> _TASK BRIEF_:
In the entries below, find the lines that contain the word "apply" and copy them.

** Opening EXERCISE MATERIALS block **

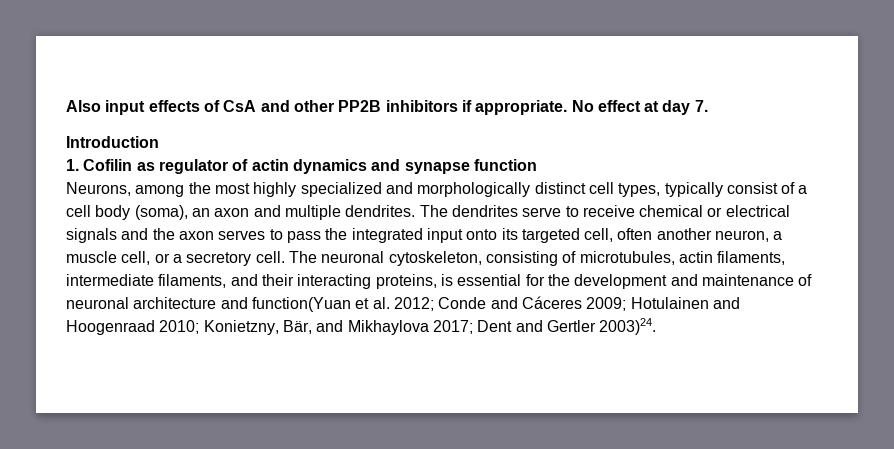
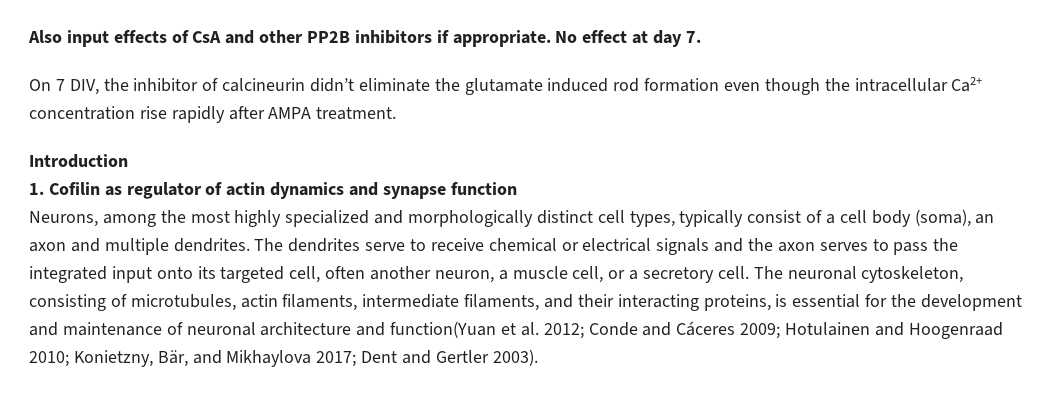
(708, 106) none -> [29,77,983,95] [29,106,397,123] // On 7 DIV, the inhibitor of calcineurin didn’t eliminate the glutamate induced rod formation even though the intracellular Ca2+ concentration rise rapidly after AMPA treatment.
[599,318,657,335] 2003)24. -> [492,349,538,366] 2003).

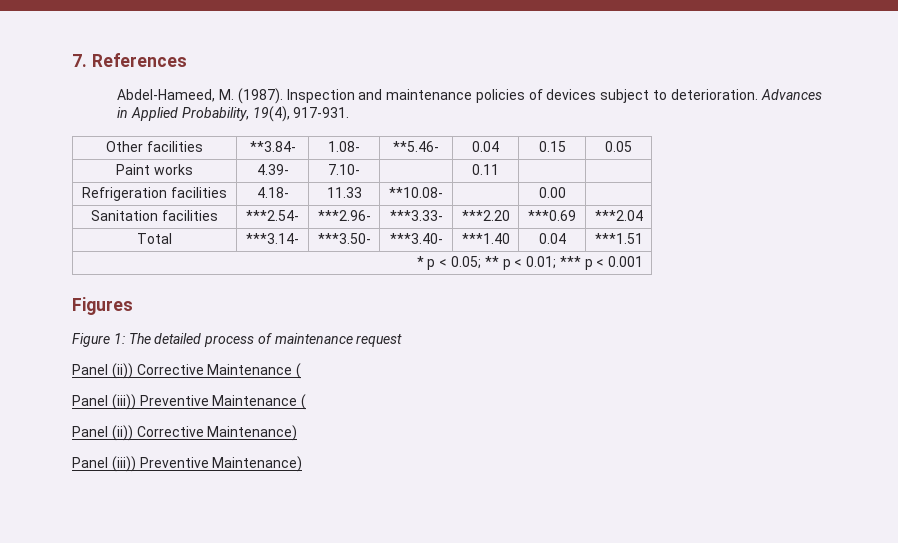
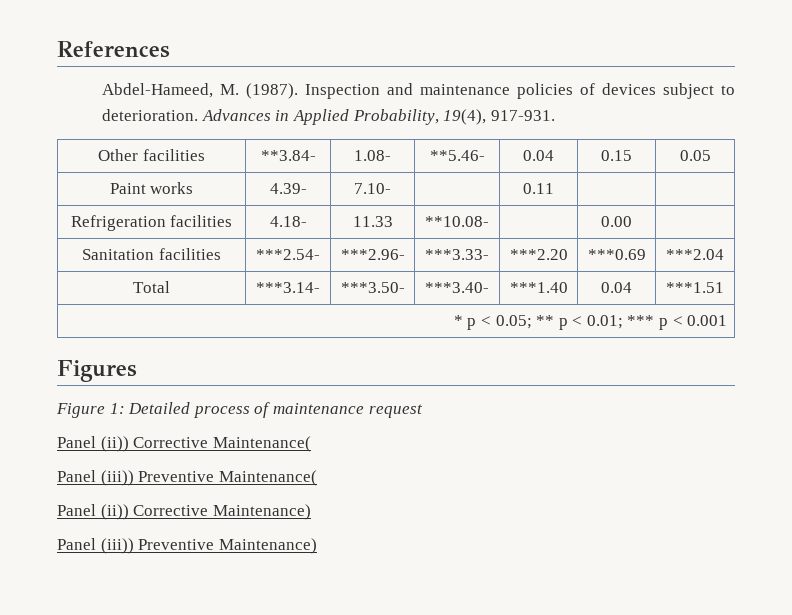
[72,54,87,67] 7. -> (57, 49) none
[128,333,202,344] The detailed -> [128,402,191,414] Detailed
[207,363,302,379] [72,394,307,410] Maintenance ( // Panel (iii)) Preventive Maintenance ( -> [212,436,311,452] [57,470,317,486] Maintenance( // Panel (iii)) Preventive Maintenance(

** Closing EXERCISE MATERIALS block **
** Opening EXERCISE MATERIALS block **

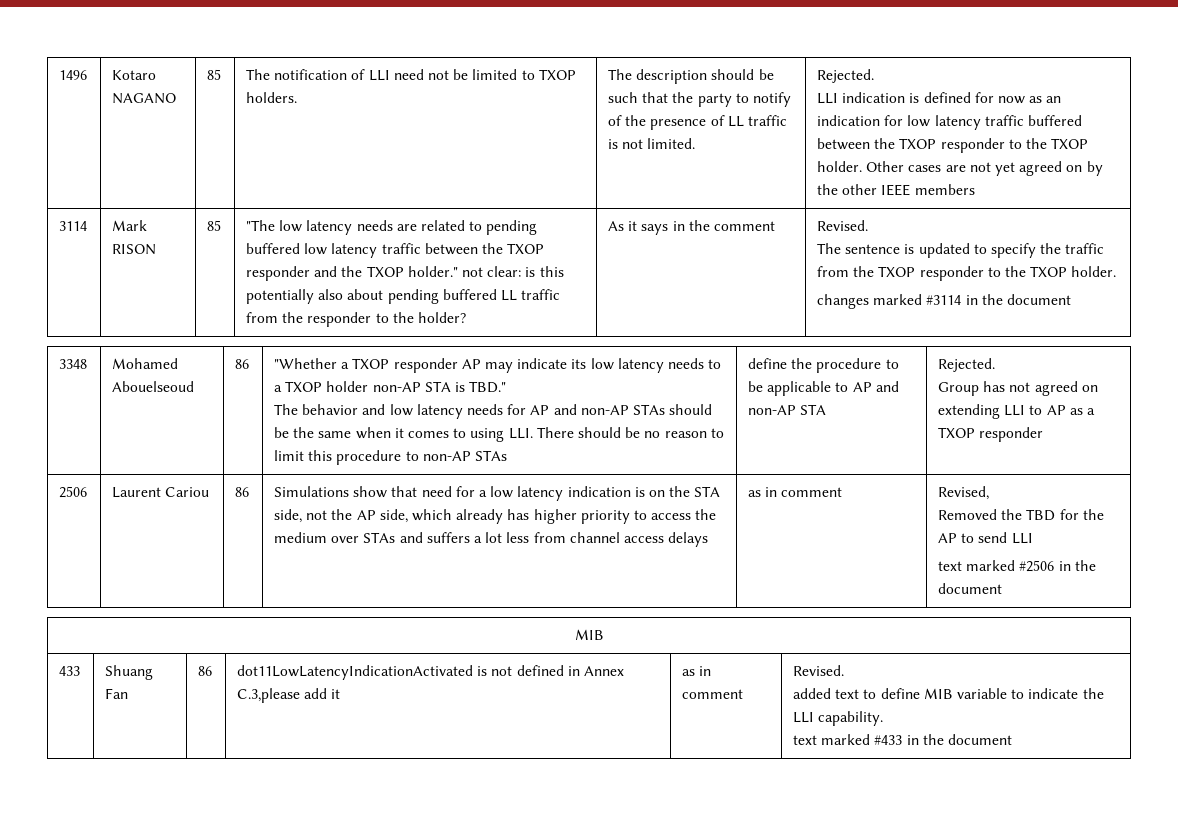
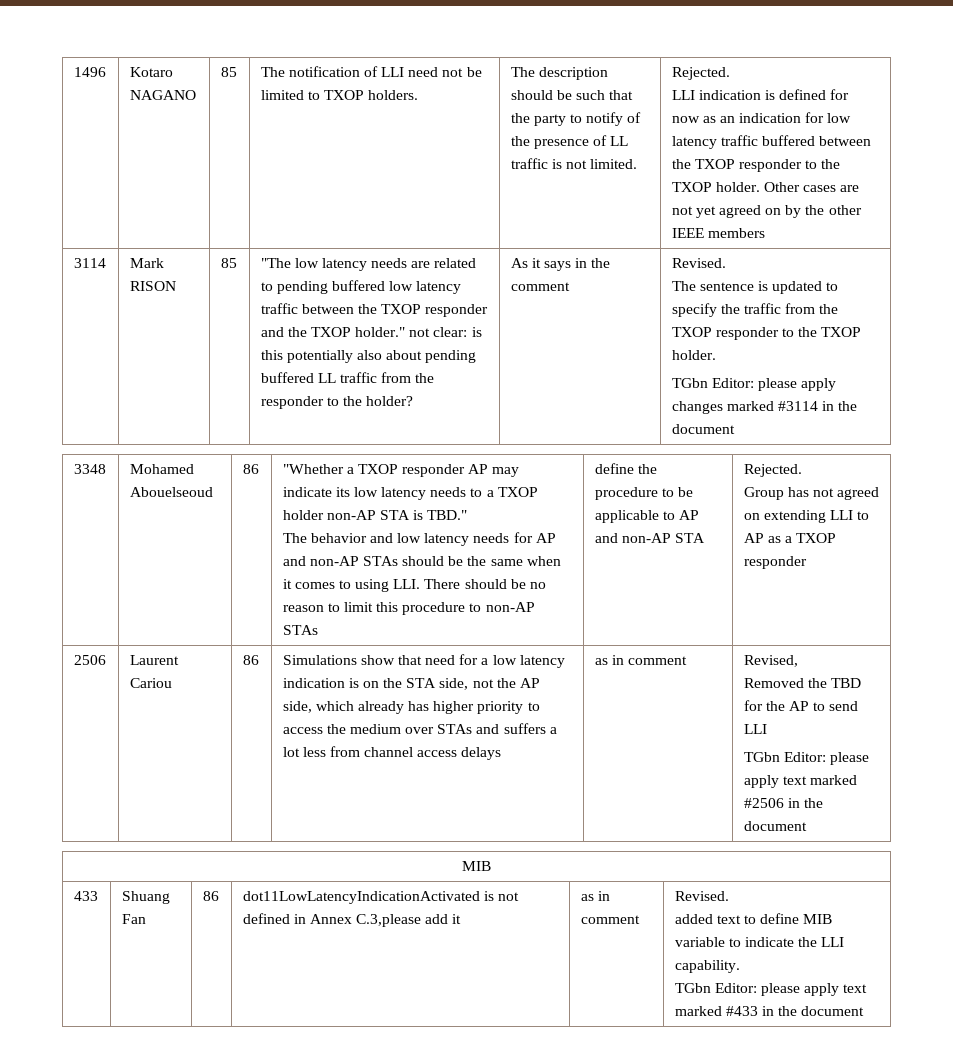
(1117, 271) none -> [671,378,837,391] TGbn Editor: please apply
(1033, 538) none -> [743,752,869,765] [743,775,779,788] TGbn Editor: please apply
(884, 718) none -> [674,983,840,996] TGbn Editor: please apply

** Closing EXERCISE MATERIALS block **

> _SOLUTION_:
(1117, 271) none -> [671,378,837,391] TGbn Editor: please apply
(1033, 538) none -> [743,752,869,765] [743,775,779,788] TGbn Editor: please apply
(884, 718) none -> [674,983,840,996] TGbn Editor: please apply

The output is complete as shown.